A picture-free, exact reproduction of the listing that follows is required.

* Entries provided
━━━━━━━━
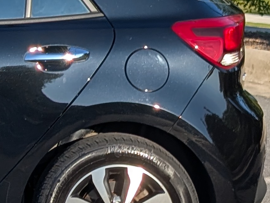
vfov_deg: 6.5
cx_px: -233
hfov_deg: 8.3
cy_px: 48
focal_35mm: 230
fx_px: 1794
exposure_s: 1/760
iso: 19
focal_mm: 6.9
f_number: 1.68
━━━━━━━━
* Solution for this problem
vfov_deg: 6.5
cx_px: -233
hfov_deg: 8.3
cy_px: 48
focal_35mm: 230
fx_px: 1794
exposure_s: 1/760
iso: 19
focal_mm: 6.9
f_number: 1.68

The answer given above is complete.